### WHAT YOU HAVE TO DO
Reproduce every record verbatim but drop the pictures.

Top of MATERIALS PROVIDED

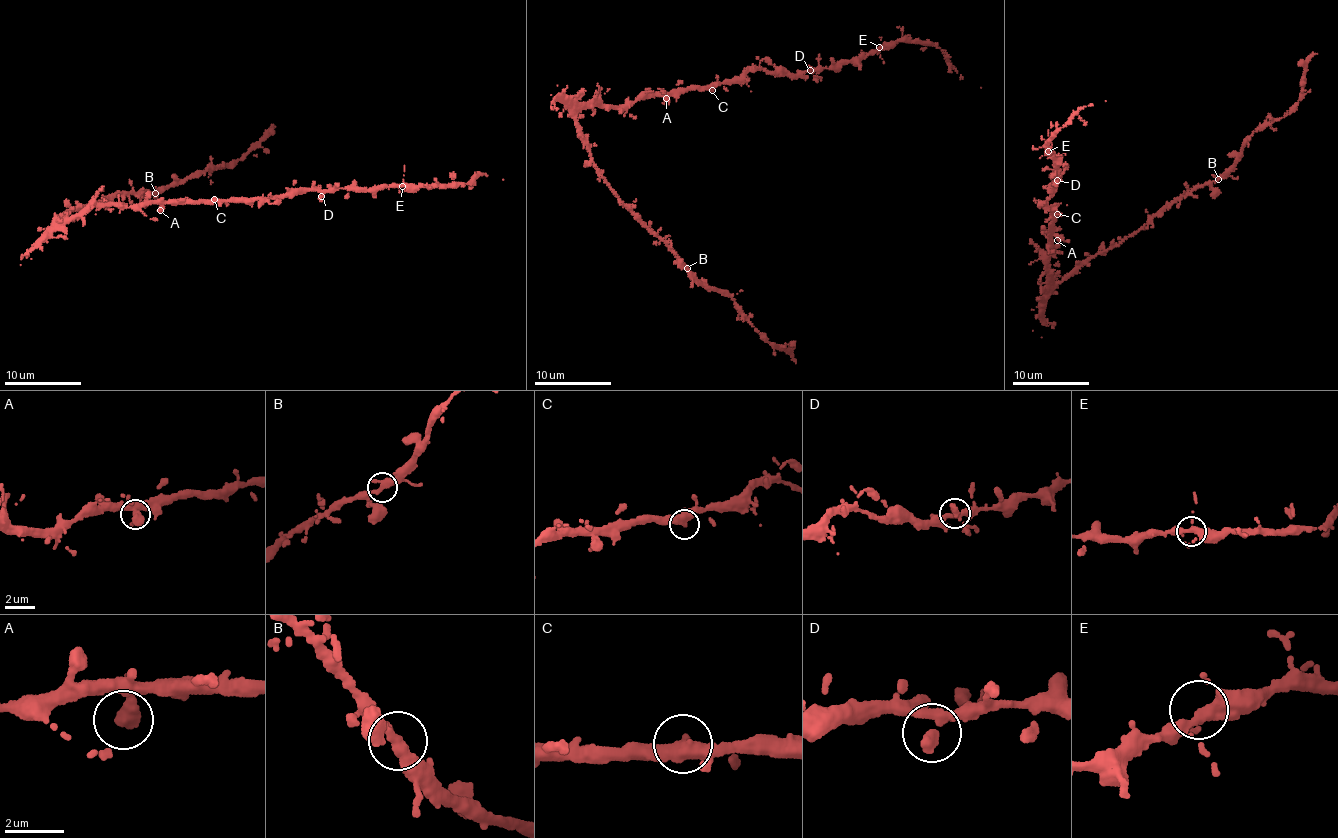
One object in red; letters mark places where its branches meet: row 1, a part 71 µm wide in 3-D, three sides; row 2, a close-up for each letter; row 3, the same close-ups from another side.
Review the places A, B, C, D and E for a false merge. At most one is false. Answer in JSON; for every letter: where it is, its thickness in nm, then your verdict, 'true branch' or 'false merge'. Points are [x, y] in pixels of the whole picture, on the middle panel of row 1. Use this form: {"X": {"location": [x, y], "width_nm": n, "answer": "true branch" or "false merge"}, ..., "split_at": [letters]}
{"A": {"location": [666, 98], "width_nm": 360, "answer": "true branch"}, "B": {"location": [687, 268], "width_nm": 380, "answer": "true branch"}, "C": {"location": [712, 90], "width_nm": 440, "answer": "true branch"}, "D": {"location": [810, 70], "width_nm": 360, "answer": "true branch"}, "E": {"location": [879, 47], "width_nm": 380, "answer": "true branch"}, "split_at": []}

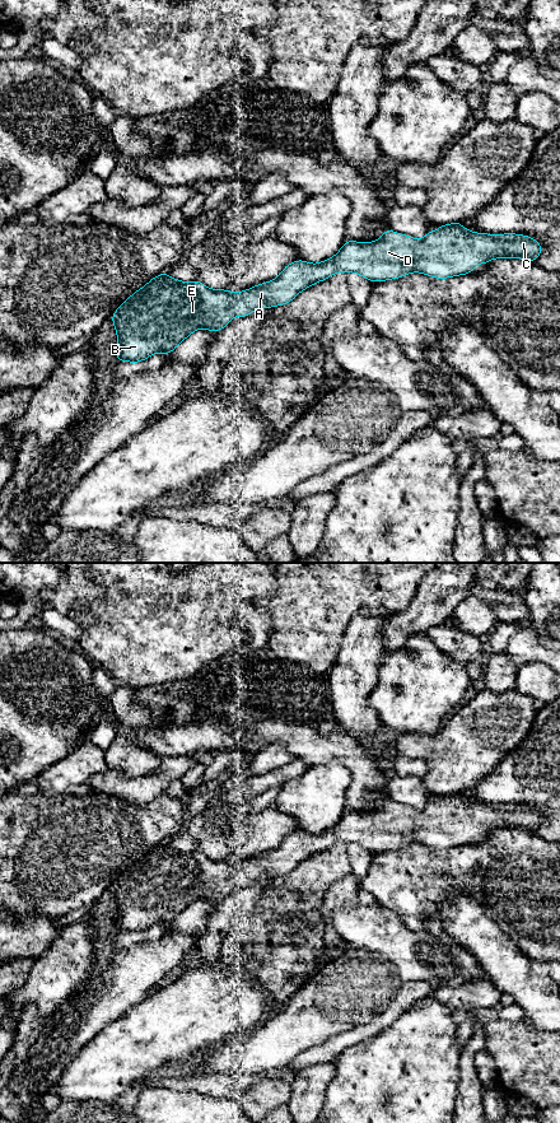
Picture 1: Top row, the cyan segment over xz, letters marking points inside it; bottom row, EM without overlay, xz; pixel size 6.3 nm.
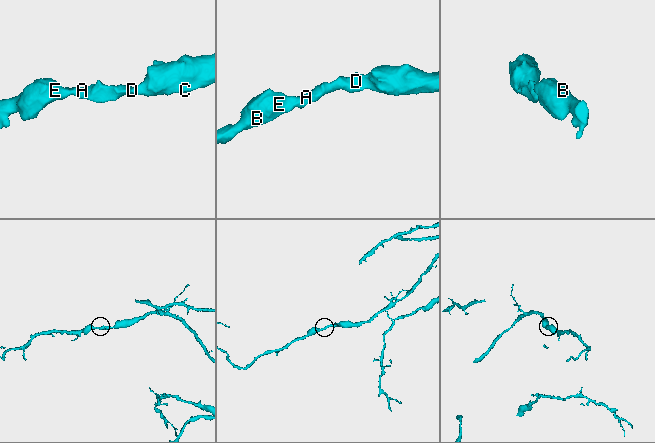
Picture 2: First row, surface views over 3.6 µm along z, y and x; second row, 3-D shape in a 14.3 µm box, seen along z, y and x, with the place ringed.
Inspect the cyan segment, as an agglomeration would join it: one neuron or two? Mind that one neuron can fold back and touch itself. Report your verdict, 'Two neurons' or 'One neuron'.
One neuron

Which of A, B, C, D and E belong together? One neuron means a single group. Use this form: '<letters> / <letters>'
A B C D E

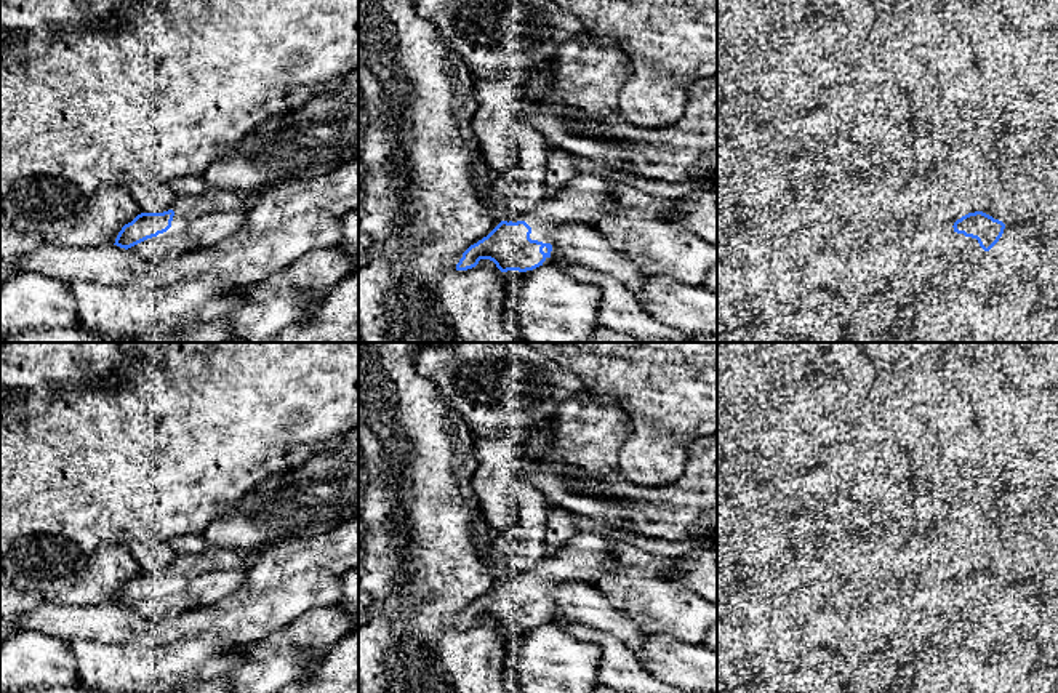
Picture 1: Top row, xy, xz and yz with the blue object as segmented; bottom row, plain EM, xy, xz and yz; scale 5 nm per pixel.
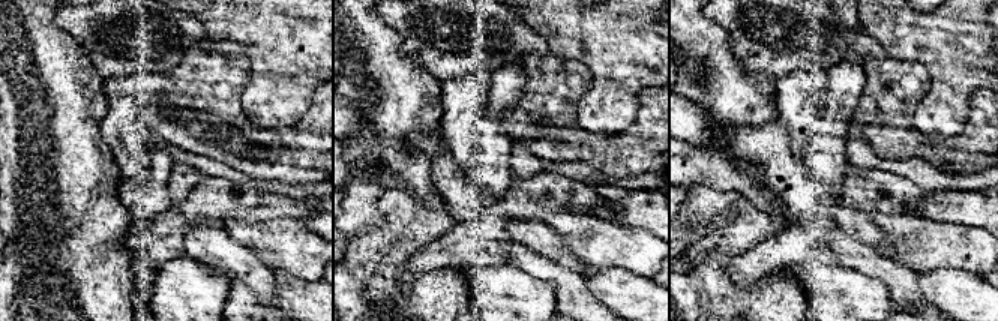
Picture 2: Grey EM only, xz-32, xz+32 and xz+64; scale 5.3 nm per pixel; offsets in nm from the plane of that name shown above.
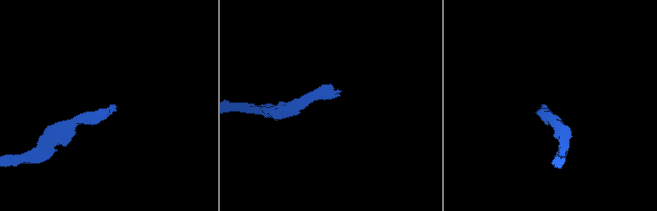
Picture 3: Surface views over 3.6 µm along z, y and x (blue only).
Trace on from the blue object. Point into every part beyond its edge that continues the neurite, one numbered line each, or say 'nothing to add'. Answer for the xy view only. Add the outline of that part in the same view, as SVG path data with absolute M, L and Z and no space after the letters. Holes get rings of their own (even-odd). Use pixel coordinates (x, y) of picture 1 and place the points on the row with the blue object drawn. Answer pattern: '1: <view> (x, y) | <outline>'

Bottom of MATERIALS PROVIDED

### SOLUTION TO THE PROBLEM
One object in red; letters mark places where its branches meet: row 1, a part 71 µm wide in 3-D, three sides; row 2, a close-up for each letter; row 3, the same close-ups from another side.
Review the places A, B, C, D and E for a false merge. At most one is false. Answer in JSON; for every letter: where it is, its thickness in nm, then your verdict, 'true branch' or 'false merge'. Points are [x, y] in pixels of the whole picture, on the middle panel of row 1. Use this form: {"X": {"location": [x, y], "width_nm": n, "answer": "true branch" or "false merge"}, ..., "split_at": [letters]}
{"A": {"location": [666, 98], "width_nm": 360, "answer": "true branch"}, "B": {"location": [687, 268], "width_nm": 380, "answer": "true branch"}, "C": {"location": [712, 90], "width_nm": 440, "answer": "true branch"}, "D": {"location": [810, 70], "width_nm": 360, "answer": "true branch"}, "E": {"location": [879, 47], "width_nm": 380, "answer": "true branch"}, "split_at": []}

Picture 1: Top row, the cyan segment over xz, letters marking points inside it; bottom row, EM without overlay, xz; pixel size 6.3 nm.
Picture 2: First row, surface views over 3.6 µm along z, y and x; second row, 3-D shape in a 14.3 µm box, seen along z, y and x, with the place ringed.
Inspect the cyan segment, as an agglomeration would join it: one neuron or two? Mind that one neuron can fold back and touch itself. Report your verdict, 'Two neurons' or 'One neuron'.
One neuron

Which of A, B, C, D and E belong together? One neuron means a single group. Use this form: '<letters> / <letters>'
A B C D E

Picture 1: Top row, xy, xz and yz with the blue object as segmented; bottom row, plain EM, xy, xz and yz; scale 5 nm per pixel.
Picture 2: Grey EM only, xz-32, xz+32 and xz+64; scale 5.3 nm per pixel; offsets in nm from the plane of that name shown above.
Picture 3: Surface views over 3.6 µm along z, y and x (blue only).
Trace on from the blue object. Point into every part beyond its edge that continues the neurite, one numbered line each, or say 'nothing to add'. Answer for the xy view only. Add the outline of that part in the same view, as SVG path data with absolute M, L and Z and no space after the letters. Holes get rings of their own (even-odd). Use pixel coordinates (x, y) of picture 1 and place the points on the row with the blue object drawn. Answer pattern: '1: <view> (x, y) | <outline>'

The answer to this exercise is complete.